● **How to complete this task**:
Would you please repeat, word for word, only the lines from the one holding "The responsibility we" through the one holding "position | any |" in the material below, without the pictures?

--- START ---

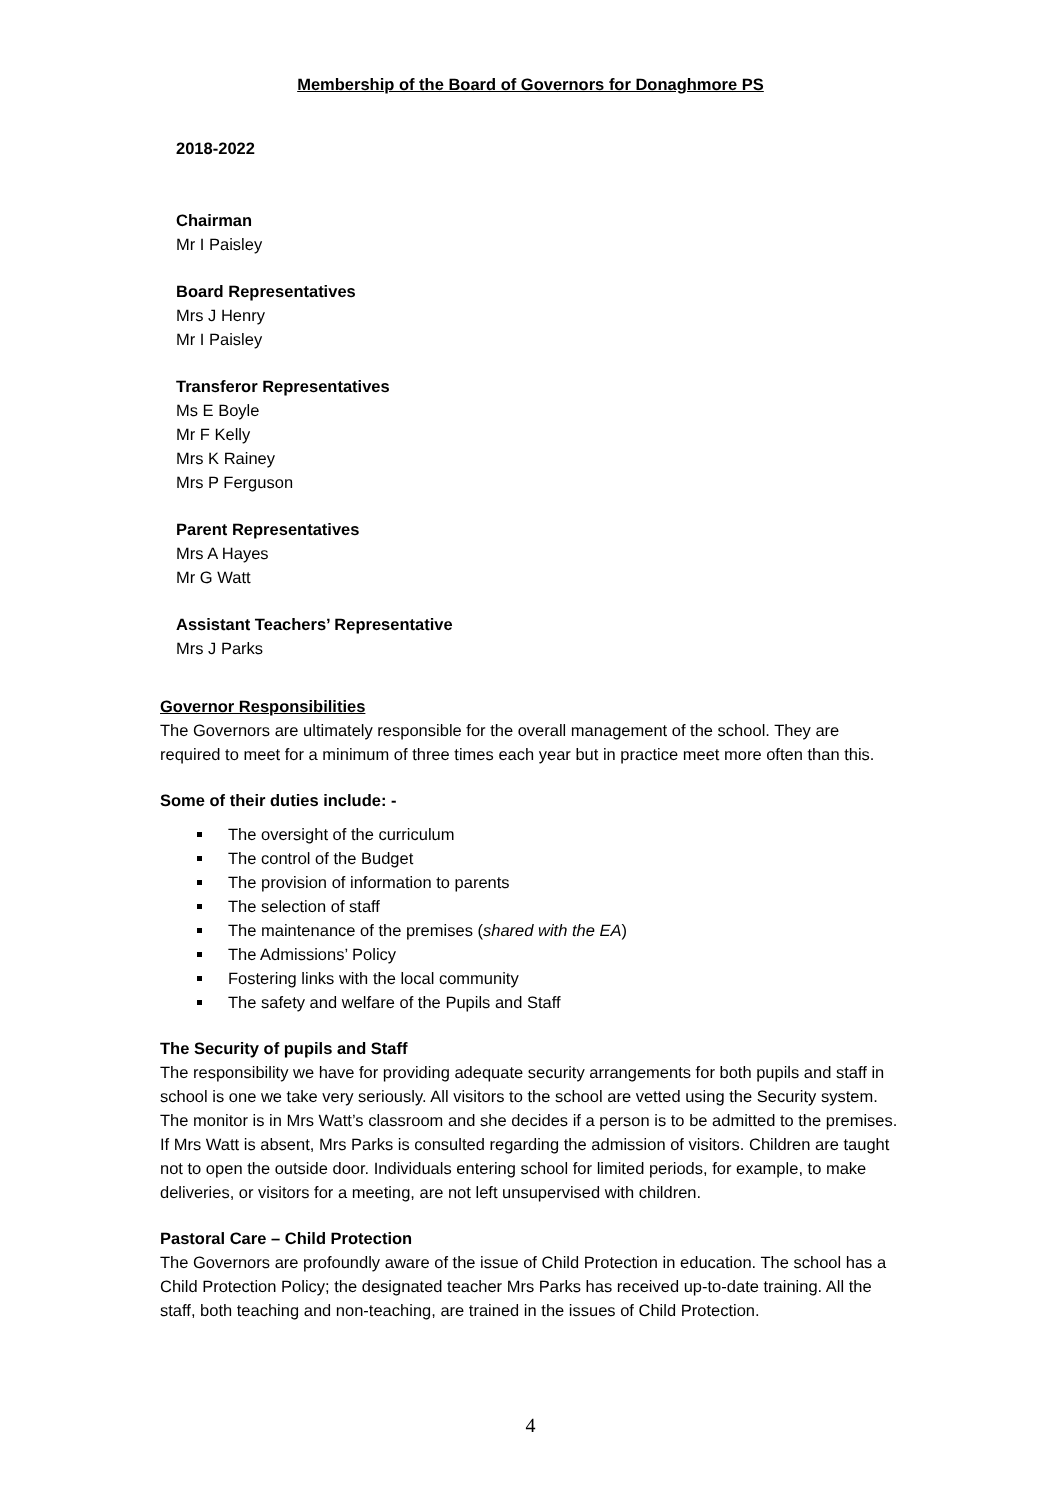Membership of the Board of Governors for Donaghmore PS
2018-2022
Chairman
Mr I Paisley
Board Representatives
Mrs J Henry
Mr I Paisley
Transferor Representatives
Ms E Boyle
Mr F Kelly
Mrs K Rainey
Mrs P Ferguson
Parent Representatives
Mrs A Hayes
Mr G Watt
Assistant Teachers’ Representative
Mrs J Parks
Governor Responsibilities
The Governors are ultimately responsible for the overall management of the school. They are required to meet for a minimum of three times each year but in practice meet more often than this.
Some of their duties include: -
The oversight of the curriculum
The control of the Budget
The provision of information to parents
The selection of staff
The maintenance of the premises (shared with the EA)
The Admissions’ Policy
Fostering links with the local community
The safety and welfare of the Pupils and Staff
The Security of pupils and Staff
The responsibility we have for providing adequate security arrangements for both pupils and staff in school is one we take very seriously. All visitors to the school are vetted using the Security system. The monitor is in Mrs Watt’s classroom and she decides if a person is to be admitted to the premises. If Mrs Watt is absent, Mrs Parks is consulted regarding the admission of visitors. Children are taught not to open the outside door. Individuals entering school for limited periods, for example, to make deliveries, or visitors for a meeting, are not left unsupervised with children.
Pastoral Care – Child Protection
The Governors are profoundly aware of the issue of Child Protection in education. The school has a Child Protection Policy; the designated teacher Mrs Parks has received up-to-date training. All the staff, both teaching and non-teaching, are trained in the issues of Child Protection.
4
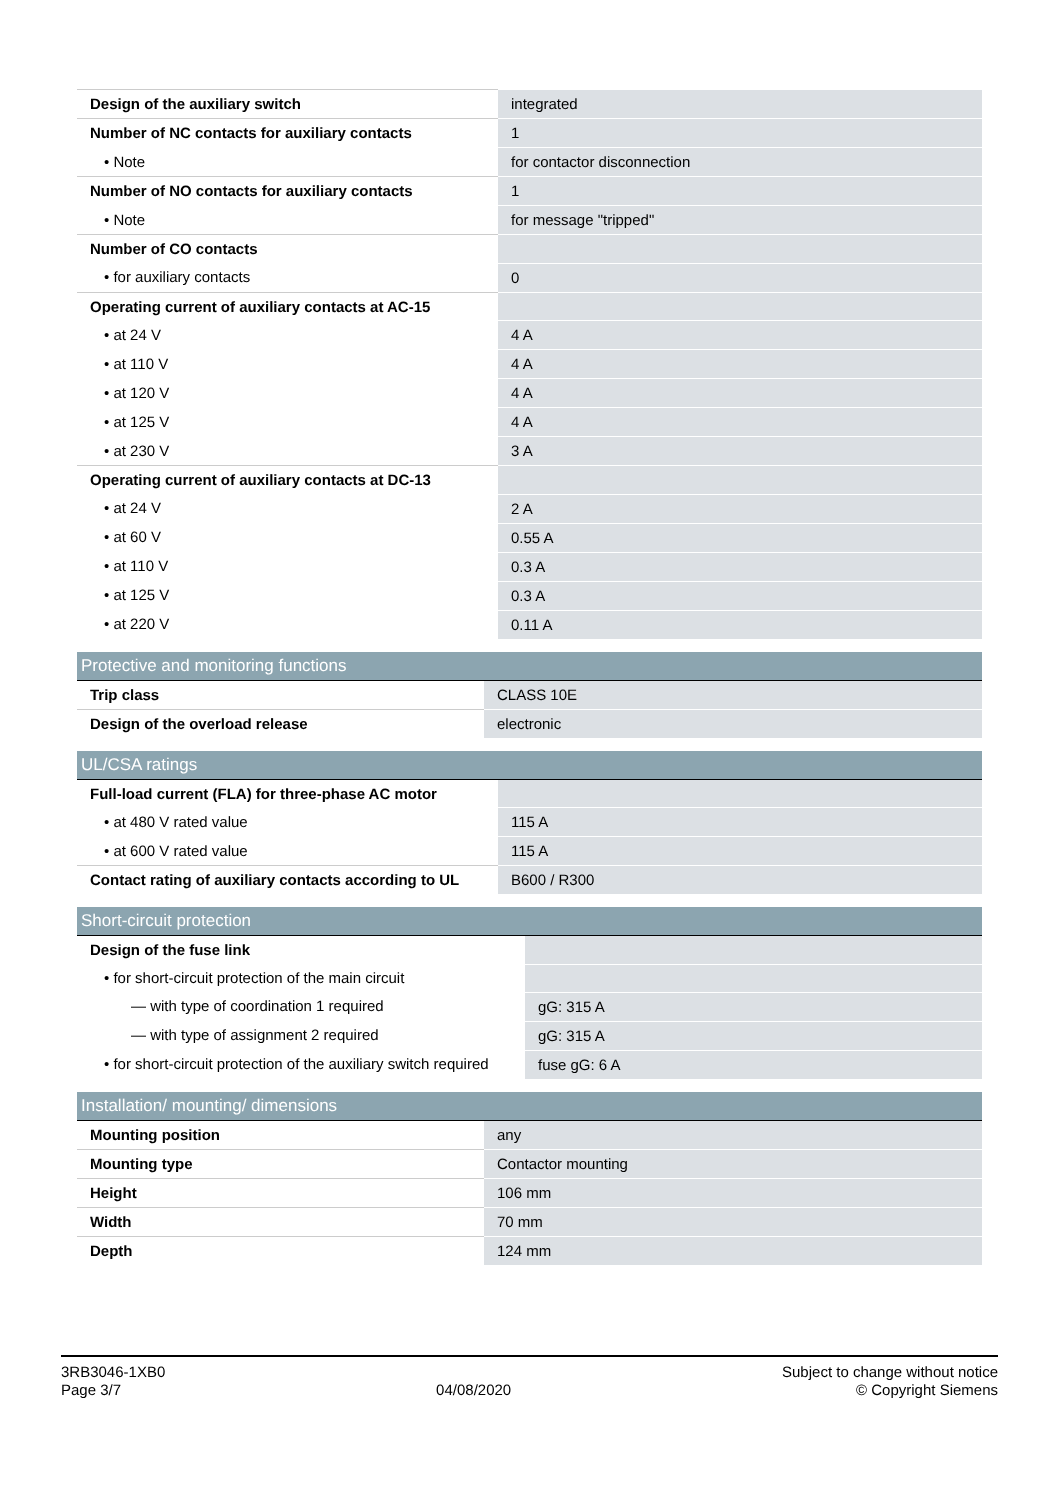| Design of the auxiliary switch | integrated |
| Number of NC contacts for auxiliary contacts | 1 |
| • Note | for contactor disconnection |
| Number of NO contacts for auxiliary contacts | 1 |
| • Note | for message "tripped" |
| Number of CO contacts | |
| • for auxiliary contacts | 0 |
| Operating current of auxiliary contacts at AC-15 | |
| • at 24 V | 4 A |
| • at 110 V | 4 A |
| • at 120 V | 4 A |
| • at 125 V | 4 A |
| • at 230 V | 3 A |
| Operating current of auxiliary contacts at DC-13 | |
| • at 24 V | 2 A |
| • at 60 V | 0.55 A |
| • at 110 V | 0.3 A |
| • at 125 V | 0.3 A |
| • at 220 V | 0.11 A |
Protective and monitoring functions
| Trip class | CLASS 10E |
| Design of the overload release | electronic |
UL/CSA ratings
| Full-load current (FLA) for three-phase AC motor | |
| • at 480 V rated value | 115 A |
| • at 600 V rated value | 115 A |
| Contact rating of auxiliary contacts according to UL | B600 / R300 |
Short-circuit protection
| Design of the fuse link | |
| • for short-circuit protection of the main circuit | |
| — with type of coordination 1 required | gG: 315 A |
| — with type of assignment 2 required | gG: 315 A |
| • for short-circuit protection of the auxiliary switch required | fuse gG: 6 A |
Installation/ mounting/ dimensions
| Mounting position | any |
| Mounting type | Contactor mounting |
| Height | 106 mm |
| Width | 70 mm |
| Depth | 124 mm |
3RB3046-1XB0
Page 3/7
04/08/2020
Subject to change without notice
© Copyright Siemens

--- END ---

● **Response box**:
The responsibility we have for providing adequate security arrangements for both pupils and staff in school is one we take very seriously. All visitors to the school are vetted using the Security system. The monitor is in Mrs Watt’s classroom and she decides if a person is to be admitted to the premises. If Mrs Watt is absent, Mrs Parks is consulted regarding the admission of visitors. Children are taught not to open the outside door. Individuals entering school for limited periods, for example, to make deliveries, or visitors for a meeting, are not left unsupervised with children.
Pastoral Care – Child Protection
The Governors are profoundly aware of the issue of Child Protection in education. The school has a Child Protection Policy; the designated teacher Mrs Parks has received up-to-date training. All the staff, both teaching and non-teaching, are trained in the issues of Child Protection.
4
| Design of the auxiliary switch | integrated |
| Number of NC contacts for auxiliary contacts | 1 |
| • Note | for contactor disconnection |
| Number of NO contacts for auxiliary contacts | 1 |
| • Note | for message "tripped" |
| Number of CO contacts | |
| • for auxiliary contacts | 0 |
| Operating current of auxiliary contacts at AC-15 | |
| • at 24 V | 4 A |
| • at 110 V | 4 A |
| • at 120 V | 4 A |
| • at 125 V | 4 A |
| • at 230 V | 3 A |
| Operating current of auxiliary contacts at DC-13 | |
| • at 24 V | 2 A |
| • at 60 V | 0.55 A |
| • at 110 V | 0.3 A |
| • at 125 V | 0.3 A |
| • at 220 V | 0.11 A |
Protective and monitoring functions
| Trip class | CLASS 10E |
| Design of the overload release | electronic |
UL/CSA ratings
| Full-load current (FLA) for three-phase AC motor | |
| • at 480 V rated value | 115 A |
| • at 600 V rated value | 115 A |
| Contact rating of auxiliary contacts according to UL | B600 / R300 |
Short-circuit protection
| Design of the fuse link | |
| • for short-circuit protection of the main circuit | |
| — with type of coordination 1 required | gG: 315 A |
| — with type of assignment 2 required | gG: 315 A |
| • for short-circuit protection of the auxiliary switch required | fuse gG: 6 A |
Installation/ mounting/ dimensions
| Mounting position | any |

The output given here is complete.